**Exercise requirements**
The entries below should appear again in your reply, word for word.

--- Supplied material Enclosed Below ---

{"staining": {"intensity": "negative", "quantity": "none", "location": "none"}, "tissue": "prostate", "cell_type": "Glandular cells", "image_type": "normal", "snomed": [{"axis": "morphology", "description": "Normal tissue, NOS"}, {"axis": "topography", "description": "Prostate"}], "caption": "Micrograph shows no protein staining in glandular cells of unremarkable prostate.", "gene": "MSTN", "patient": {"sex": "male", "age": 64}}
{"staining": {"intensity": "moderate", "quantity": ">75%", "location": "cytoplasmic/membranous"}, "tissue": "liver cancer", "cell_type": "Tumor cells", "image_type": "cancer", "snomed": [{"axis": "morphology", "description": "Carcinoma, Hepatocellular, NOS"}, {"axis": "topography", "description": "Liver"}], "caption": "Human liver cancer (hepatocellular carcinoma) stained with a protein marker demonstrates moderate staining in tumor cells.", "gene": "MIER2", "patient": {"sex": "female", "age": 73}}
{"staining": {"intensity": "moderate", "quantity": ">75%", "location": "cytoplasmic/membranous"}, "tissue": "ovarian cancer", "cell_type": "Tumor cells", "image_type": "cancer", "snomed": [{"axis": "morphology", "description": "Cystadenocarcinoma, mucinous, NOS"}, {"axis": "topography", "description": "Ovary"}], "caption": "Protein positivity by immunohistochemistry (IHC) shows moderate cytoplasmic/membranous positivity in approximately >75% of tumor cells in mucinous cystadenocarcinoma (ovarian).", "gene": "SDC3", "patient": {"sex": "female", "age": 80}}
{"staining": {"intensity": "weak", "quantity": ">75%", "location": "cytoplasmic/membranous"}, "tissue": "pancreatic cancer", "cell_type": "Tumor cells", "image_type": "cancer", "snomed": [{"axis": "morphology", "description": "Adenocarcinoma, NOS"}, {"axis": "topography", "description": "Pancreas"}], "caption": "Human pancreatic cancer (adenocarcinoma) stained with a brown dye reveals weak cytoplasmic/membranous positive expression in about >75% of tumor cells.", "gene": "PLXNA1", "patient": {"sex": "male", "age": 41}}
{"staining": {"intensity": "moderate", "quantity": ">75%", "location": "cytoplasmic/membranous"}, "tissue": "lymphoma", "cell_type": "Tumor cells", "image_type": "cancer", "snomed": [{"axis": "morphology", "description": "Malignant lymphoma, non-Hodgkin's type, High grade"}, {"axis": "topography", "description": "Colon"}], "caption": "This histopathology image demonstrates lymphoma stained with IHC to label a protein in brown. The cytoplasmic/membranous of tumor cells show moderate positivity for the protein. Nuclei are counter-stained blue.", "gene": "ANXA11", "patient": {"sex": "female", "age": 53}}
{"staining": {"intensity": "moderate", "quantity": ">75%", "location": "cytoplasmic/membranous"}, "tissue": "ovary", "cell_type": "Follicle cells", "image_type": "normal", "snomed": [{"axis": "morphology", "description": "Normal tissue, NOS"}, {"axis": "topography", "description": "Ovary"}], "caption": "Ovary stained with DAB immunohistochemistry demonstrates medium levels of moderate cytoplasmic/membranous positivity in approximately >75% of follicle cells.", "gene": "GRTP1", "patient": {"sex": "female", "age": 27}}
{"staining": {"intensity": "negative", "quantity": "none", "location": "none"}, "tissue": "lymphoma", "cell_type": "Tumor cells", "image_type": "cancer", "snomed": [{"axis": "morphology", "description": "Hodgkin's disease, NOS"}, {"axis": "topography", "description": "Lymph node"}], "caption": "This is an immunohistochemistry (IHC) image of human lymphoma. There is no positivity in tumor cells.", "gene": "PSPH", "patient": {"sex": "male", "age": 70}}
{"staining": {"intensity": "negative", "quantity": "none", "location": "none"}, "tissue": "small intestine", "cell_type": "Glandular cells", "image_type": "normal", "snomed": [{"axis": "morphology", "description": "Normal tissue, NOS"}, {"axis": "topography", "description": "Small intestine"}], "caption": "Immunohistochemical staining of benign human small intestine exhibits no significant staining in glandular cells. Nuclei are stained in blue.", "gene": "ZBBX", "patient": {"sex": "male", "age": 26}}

--- End of Enclosed Supplied material ---

**Response box**
{"staining": {"intensity": "negative", "quantity": "none", "location": "none"}, "tissue": "prostate", "cell_type": "Glandular cells", "image_type": "normal", "snomed": [{"axis": "morphology", "description": "Normal tissue, NOS"}, {"axis": "topography", "description": "Prostate"}], "caption": "Micrograph shows no protein staining in glandular cells of unremarkable prostate.", "gene": "MSTN", "patient": {"sex": "male", "age": 64}}
{"staining": {"intensity": "moderate", "quantity": ">75%", "location": "cytoplasmic/membranous"}, "tissue": "liver cancer", "cell_type": "Tumor cells", "image_type": "cancer", "snomed": [{"axis": "morphology", "description": "Carcinoma, Hepatocellular, NOS"}, {"axis": "topography", "description": "Liver"}], "caption": "Human liver cancer (hepatocellular carcinoma) stained with a protein marker demonstrates moderate staining in tumor cells.", "gene": "MIER2", "patient": {"sex": "female", "age": 73}}
{"staining": {"intensity": "moderate", "quantity": ">75%", "location": "cytoplasmic/membranous"}, "tissue": "ovarian cancer", "cell_type": "Tumor cells", "image_type": "cancer", "snomed": [{"axis": "morphology", "description": "Cystadenocarcinoma, mucinous, NOS"}, {"axis": "topography", "description": "Ovary"}], "caption": "Protein positivity by immunohistochemistry (IHC) shows moderate cytoplasmic/membranous positivity in approximately >75% of tumor cells in mucinous cystadenocarcinoma (ovarian).", "gene": "SDC3", "patient": {"sex": "female", "age": 80}}
{"staining": {"intensity": "weak", "quantity": ">75%", "location": "cytoplasmic/membranous"}, "tissue": "pancreatic cancer", "cell_type": "Tumor cells", "image_type": "cancer", "snomed": [{"axis": "morphology", "description": "Adenocarcinoma, NOS"}, {"axis": "topography", "description": "Pancreas"}], "caption": "Human pancreatic cancer (adenocarcinoma) stained with a brown dye reveals weak cytoplasmic/membranous positive expression in about >75% of tumor cells.", "gene": "PLXNA1", "patient": {"sex": "male", "age": 41}}
{"staining": {"intensity": "moderate", "quantity": ">75%", "location": "cytoplasmic/membranous"}, "tissue": "lymphoma", "cell_type": "Tumor cells", "image_type": "cancer", "snomed": [{"axis": "morphology", "description": "Malignant lymphoma, non-Hodgkin's type, High grade"}, {"axis": "topography", "description": "Colon"}], "caption": "This histopathology image demonstrates lymphoma stained with IHC to label a protein in brown. The cytoplasmic/membranous of tumor cells show moderate positivity for the protein. Nuclei are counter-stained blue.", "gene": "ANXA11", "patient": {"sex": "female", "age": 53}}
{"staining": {"intensity": "moderate", "quantity": ">75%", "location": "cytoplasmic/membranous"}, "tissue": "ovary", "cell_type": "Follicle cells", "image_type": "normal", "snomed": [{"axis": "morphology", "description": "Normal tissue, NOS"}, {"axis": "topography", "description": "Ovary"}], "caption": "Ovary stained with DAB immunohistochemistry demonstrates medium levels of moderate cytoplasmic/membranous positivity in approximately >75% of follicle cells.", "gene": "GRTP1", "patient": {"sex": "female", "age": 27}}
{"staining": {"intensity": "negative", "quantity": "none", "location": "none"}, "tissue": "lymphoma", "cell_type": "Tumor cells", "image_type": "cancer", "snomed": [{"axis": "morphology", "description": "Hodgkin's disease, NOS"}, {"axis": "topography", "description": "Lymph node"}], "caption": "This is an immunohistochemistry (IHC) image of human lymphoma. There is no positivity in tumor cells.", "gene": "PSPH", "patient": {"sex": "male", "age": 70}}
{"staining": {"intensity": "negative", "quantity": "none", "location": "none"}, "tissue": "small intestine", "cell_type": "Glandular cells", "image_type": "normal", "snomed": [{"axis": "morphology", "description": "Normal tissue, NOS"}, {"axis": "topography", "description": "Small intestine"}], "caption": "Immunohistochemical staining of benign human small intestine exhibits no significant staining in glandular cells. Nuclei are stained in blue.", "gene": "ZBBX", "patient": {"sex": "male", "age": 26}}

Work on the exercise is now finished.